Sidewalks and Stairs
Sidewalks and stairs must also be shoveled and salted to prevent falling. Keep in mind that too much salt on the stairs or sidewalk can be a nuisance but for high service properties, it is better to be safe than sorry. You can always sweep away any excess and place more salt back down later. Ask your provider about the type of salt materials used based on your properties needs. Specialty properties such as LEED certified or newer properties often want specialized treated materials that cost more but can save the environment and less wear and tear on the walks.

Break off any ice layered on railing or brush off snow to make the rails easier to grip. If the property has many outdoor railings, you may want to have them serviced and make sure they are a part of your service contract.

Clear entryways completely, making sure the door can open all the way. If there is an overhang above the door, make sure it is clear of snow, so there is no danger of the accumulation falling onto someone walking in or out of the door.

Inside the Building

Mop up any puddles and set up a WET FLOOR sign immediately inside the front entrance. Provide a coat rack and place for wet boots and umbrellas.

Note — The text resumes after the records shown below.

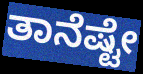
ತಾನೆಷ್ಟೇ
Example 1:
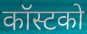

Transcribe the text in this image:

कॉस्टको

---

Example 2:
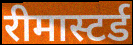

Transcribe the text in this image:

रीमास्टर्ड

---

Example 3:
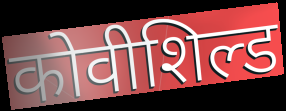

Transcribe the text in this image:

कोवीशिल्ड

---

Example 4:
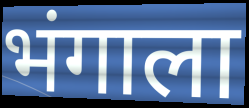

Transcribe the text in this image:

भंगाला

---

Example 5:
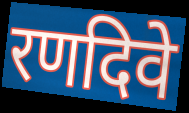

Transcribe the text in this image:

रणदिवे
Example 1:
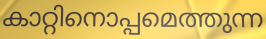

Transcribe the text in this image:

കാറ്റിനൊപ്പമെത്തുന്ന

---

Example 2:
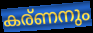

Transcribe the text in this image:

കര്ണനും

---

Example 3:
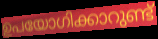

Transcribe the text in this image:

ഉപയോഗിക്കാറുണ്ട്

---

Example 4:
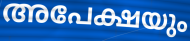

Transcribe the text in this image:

അപേക്ഷയും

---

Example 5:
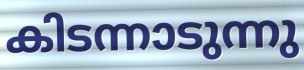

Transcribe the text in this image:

കിടന്നാടുന്നു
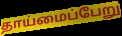
தாய்மைப்பேறு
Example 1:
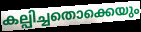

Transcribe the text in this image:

കല്പിച്ചതൊക്കെയും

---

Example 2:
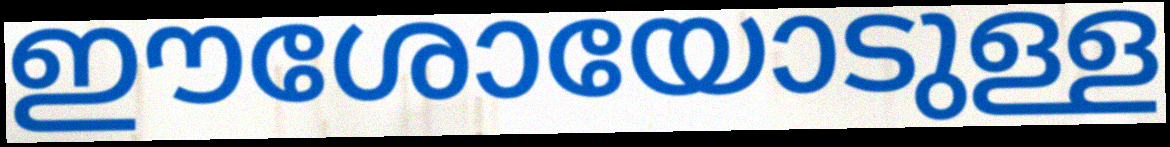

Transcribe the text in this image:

ഈശോയോടുള്ള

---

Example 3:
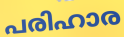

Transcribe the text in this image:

പരിഹാര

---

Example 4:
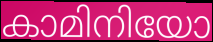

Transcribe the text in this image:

കാമിനിയോ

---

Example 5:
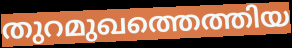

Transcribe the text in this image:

തുറമുഖത്തെത്തിയ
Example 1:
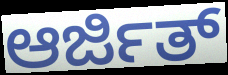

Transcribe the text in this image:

ಆರ್ಜಿತ್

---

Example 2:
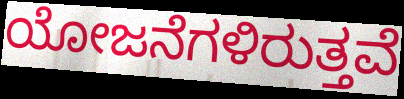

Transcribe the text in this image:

ಯೋಜನೆಗಳಿರುತ್ತವೆ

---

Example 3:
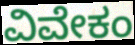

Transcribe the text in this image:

ವಿವೇಕಂ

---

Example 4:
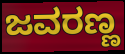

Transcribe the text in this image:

ಜವರಣ್ಣ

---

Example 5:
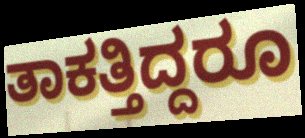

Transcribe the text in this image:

ತಾಕತ್ತಿದ್ದರೂ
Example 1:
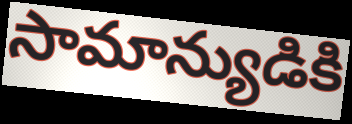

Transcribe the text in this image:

సామాన్యుడికి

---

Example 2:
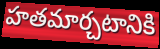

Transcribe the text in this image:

హతమార్చటానికి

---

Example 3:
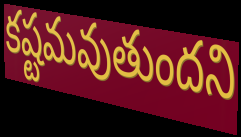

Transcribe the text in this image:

కష్టమవుతుందని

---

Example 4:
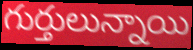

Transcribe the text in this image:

గుర్తులున్నాయి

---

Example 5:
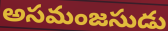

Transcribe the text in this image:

అసమంజసుడు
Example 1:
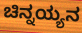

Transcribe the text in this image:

ಚಿನ್ನಯ್ಯನ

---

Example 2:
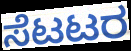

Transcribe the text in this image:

ಸೆಟಟರ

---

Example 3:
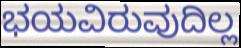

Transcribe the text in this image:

ಭಯವಿರುವುದಿಲ್ಲ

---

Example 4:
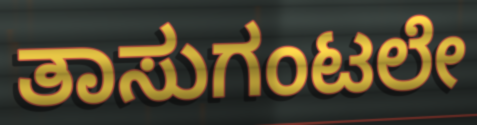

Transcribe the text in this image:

ತಾಸುಗಂಟಲೇ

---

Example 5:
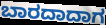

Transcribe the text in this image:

ಬಾರದಾದಾಗ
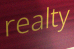
realty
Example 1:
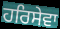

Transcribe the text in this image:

ਹਰਿਸੇਵਾ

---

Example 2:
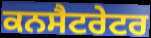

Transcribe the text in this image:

ਕਨਸੈਟਰੇਟਰ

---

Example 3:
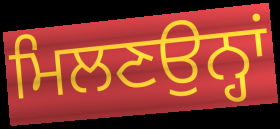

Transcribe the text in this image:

ਮਿਲਣਉਨ੍ਹਾਂ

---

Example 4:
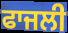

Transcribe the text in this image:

ਫਾਜਲੀ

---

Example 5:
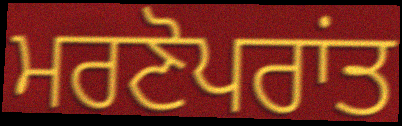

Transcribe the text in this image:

ਮਰਣੋਪਰਾਂਤ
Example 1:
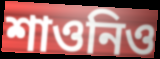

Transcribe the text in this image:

শাওনিও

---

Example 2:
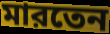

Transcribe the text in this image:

মারতেন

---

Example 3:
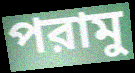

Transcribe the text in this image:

পরামু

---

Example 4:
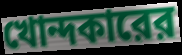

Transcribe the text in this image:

খোন্দকারের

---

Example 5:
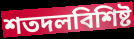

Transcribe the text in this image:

শতদলবিশিষ্ট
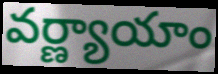
వర్ణ్యాయాం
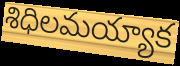
శిధిలమయ్యాక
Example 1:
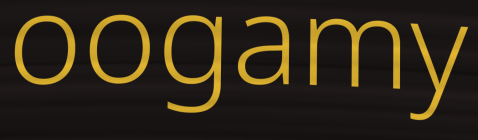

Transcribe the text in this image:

oogamy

This is usually handled by on site staff or managers outside your snow removal company but always a good idea to set up to handle that days traffic.

All Floors
Go through the entire building with a dry mop and clean up any puddles or footprints. This may require around the clock additional service and depending on your property hours of operations, a good idea to keep the service overtime during bad weather.

Room Temperature
Keep the office set at a comfortable temperature that can be easily tolerated. Just because it is cold outside, doesn’t mean that is should be sweltering indoors. If it’s too hot, potential tenants may decide to cut their viewing short.

These items are just a good starting point for discussions with operation managers, facility managers, property managers and executive teams to successfully navigate the pitfalls of winter related pitfalls. Even on the “good days” of winter when you have that dream tenant on site, take a few minutes after the walk through and include this winter plan in your presentation as part of the diligence your team employs to create space for successful businesses like theirs to work from.